__WORK TO BE COMPLETED__
A faithful copy of all the data is the goal; omit the pictures.

__TASK INPUTS__
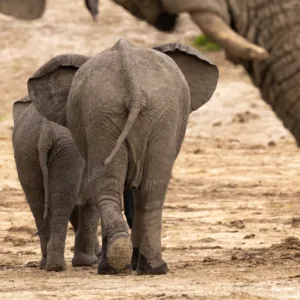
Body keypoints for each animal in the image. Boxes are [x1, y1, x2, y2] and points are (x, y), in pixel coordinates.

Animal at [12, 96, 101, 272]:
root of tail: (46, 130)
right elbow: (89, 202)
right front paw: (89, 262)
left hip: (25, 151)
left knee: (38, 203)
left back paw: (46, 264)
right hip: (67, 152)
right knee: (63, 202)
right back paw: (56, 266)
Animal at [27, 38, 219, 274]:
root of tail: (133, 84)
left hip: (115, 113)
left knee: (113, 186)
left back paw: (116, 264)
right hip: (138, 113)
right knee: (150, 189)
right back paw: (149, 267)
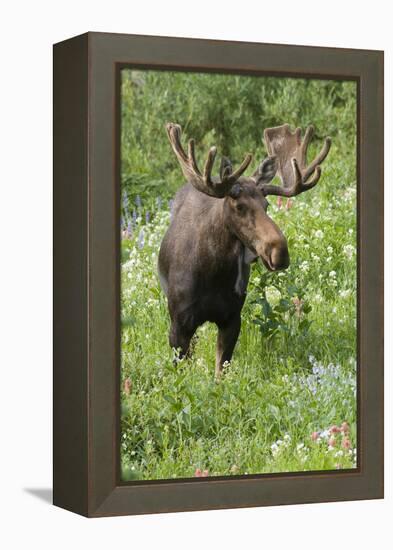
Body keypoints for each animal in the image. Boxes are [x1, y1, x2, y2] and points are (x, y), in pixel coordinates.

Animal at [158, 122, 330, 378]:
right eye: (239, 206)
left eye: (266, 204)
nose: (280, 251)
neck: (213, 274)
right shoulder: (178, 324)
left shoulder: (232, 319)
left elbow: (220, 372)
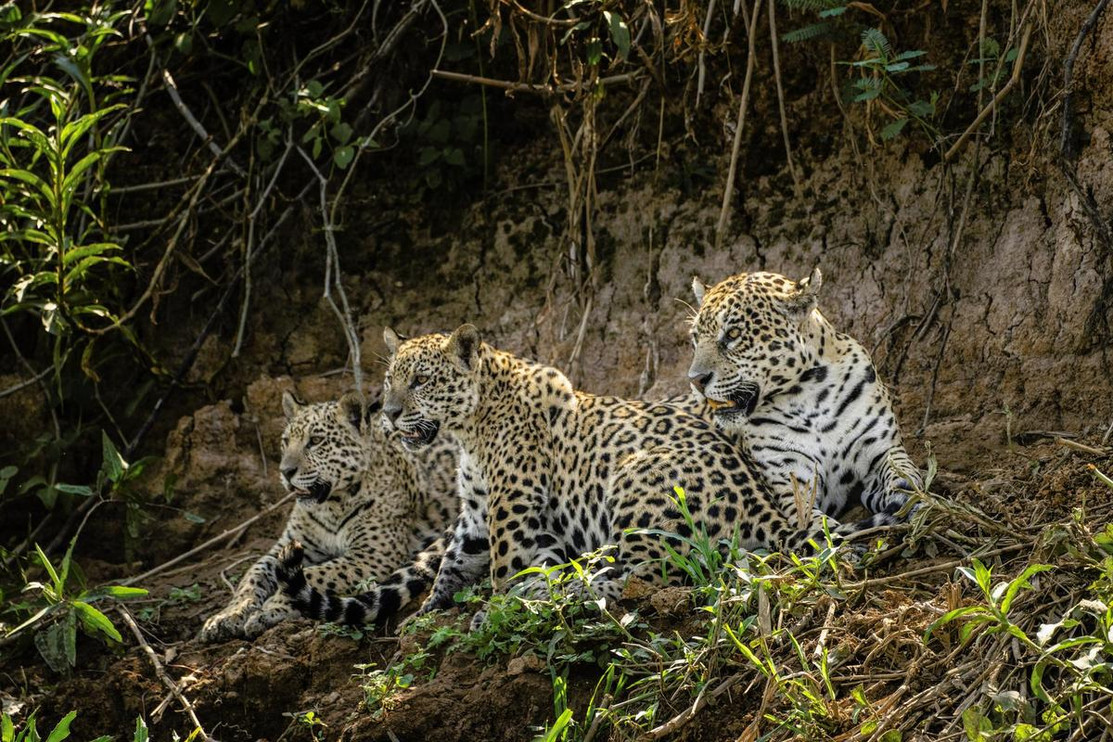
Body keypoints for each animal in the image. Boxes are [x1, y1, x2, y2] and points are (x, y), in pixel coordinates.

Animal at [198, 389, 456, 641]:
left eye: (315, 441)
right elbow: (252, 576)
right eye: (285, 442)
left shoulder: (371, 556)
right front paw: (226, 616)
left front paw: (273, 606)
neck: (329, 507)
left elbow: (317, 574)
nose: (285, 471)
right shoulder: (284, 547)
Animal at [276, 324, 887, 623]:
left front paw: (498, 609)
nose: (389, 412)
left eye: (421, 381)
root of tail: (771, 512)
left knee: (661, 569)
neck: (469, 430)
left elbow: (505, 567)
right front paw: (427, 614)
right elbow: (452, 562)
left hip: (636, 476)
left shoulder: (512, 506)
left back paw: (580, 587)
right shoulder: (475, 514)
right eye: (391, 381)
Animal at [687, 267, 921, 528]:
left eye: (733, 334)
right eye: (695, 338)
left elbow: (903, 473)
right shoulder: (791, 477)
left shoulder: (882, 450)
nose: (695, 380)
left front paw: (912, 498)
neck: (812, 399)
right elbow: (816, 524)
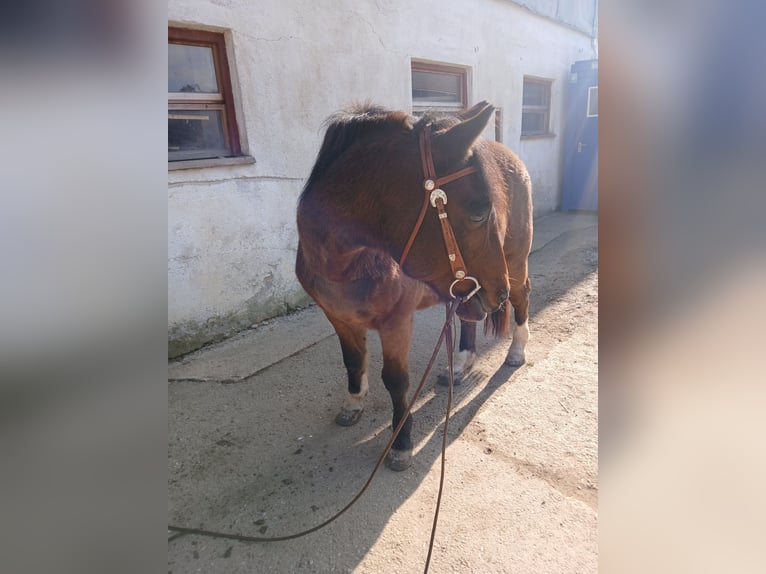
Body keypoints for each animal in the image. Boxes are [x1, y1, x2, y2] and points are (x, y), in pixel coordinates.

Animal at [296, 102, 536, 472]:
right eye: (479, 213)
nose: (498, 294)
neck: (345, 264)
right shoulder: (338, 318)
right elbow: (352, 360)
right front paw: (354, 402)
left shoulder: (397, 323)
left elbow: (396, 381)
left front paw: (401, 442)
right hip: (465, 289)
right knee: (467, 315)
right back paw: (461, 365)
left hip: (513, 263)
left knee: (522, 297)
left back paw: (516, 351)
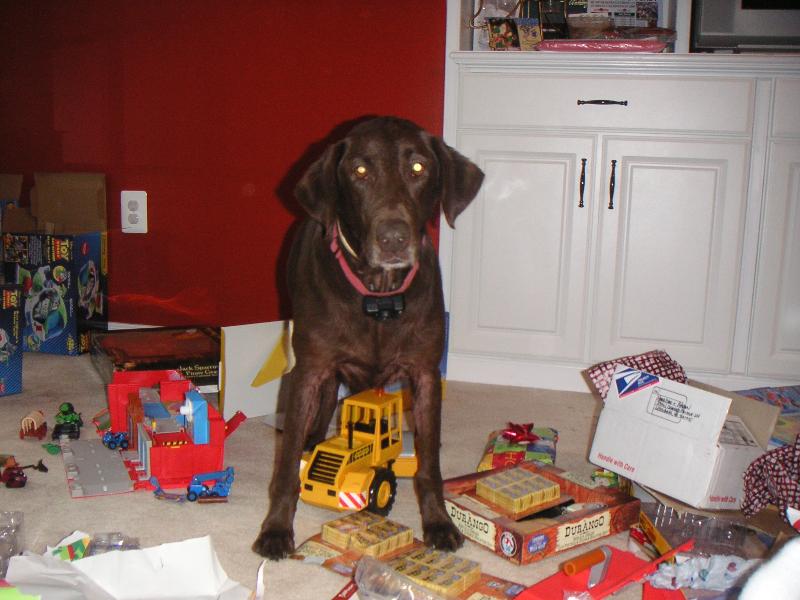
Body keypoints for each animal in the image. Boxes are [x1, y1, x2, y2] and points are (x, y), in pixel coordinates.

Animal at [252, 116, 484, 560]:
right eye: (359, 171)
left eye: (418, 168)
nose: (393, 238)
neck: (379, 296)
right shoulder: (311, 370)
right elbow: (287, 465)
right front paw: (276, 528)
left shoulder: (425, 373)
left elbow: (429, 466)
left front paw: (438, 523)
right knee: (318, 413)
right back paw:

__OUTPUT BELOW__
Body keypoints for each animal in the image. Boxes are [x1, y1, x2, y2] and points are (x, y), in pixel coordinates.

Animal at [12, 96, 101, 272]:
root of tail: (46, 130)
right elbow: (89, 202)
right front paw: (89, 262)
left hip: (25, 151)
left knee: (38, 203)
left back paw: (46, 264)
right hip: (67, 152)
right knee: (63, 202)
right back paw: (56, 266)
Animal at [27, 38, 219, 274]:
root of tail: (133, 84)
left hip: (115, 113)
left knee: (113, 186)
left back paw: (116, 264)
right hip: (138, 113)
right knee: (150, 189)
right back paw: (149, 267)
Body keypoints for each animal in the image. Boxes are [x1, y1, x2, y2] and points are (x, y), in pixel coordinates.

Animal at [158, 122, 330, 378]:
right eye: (239, 206)
left eye: (266, 204)
nose: (280, 251)
neck: (213, 274)
right shoulder: (178, 324)
left shoulder: (232, 319)
left elbow: (220, 372)
Body keypoints for each animal in the image. Boxes are [x1, y1, x2, y2] and points are (x, y), in pixel coordinates.

Animal at [198, 389, 456, 641]:
left eye: (315, 441)
right elbow: (252, 576)
right eye: (285, 442)
left shoulder: (371, 556)
right front paw: (226, 616)
left front paw: (273, 606)
neck: (329, 507)
left elbow: (317, 574)
nose: (285, 471)
right shoulder: (284, 547)
Animal at [276, 324, 887, 623]:
left front paw: (498, 609)
nose: (389, 412)
left eye: (421, 381)
root of tail: (771, 512)
left knee: (661, 569)
neck: (469, 430)
left elbow: (505, 567)
right front paw: (427, 614)
right elbow: (452, 562)
left hip: (636, 476)
left shoulder: (512, 506)
left back paw: (580, 587)
right shoulder: (475, 514)
right eye: (391, 381)
Animal at [687, 267, 921, 528]:
left eye: (733, 334)
right eye: (695, 338)
left elbow: (903, 473)
right shoulder: (791, 477)
left shoulder: (882, 450)
nose: (695, 380)
left front paw: (912, 498)
neck: (812, 399)
right elbow: (816, 524)
Body keypoints for each animal in the image. Boxes are [x1, y1, x2, y2] and points are (x, y), in pixel coordinates.

Animal at [296, 102, 536, 472]:
right eye: (479, 213)
nose: (498, 294)
neck: (345, 264)
right shoulder: (338, 318)
right elbow: (352, 360)
right front paw: (354, 402)
left shoulder: (397, 323)
left elbow: (396, 381)
left front paw: (401, 442)
right hip: (465, 289)
right knee: (467, 315)
right back paw: (461, 365)
left hip: (513, 263)
left knee: (522, 297)
left back paw: (516, 351)
Body keypoints for each animal in the image. Boxes are [x1, y1, x2, y2] and points are (x, y), in pixel coordinates.

Animal at [252, 116, 484, 560]:
right eye: (359, 171)
left eye: (418, 168)
nose: (393, 238)
neck: (379, 296)
right shoulder: (311, 370)
right elbow: (287, 465)
right front paw: (276, 528)
left shoulder: (425, 373)
left elbow: (429, 466)
left front paw: (438, 523)
right knee: (318, 413)
right back paw:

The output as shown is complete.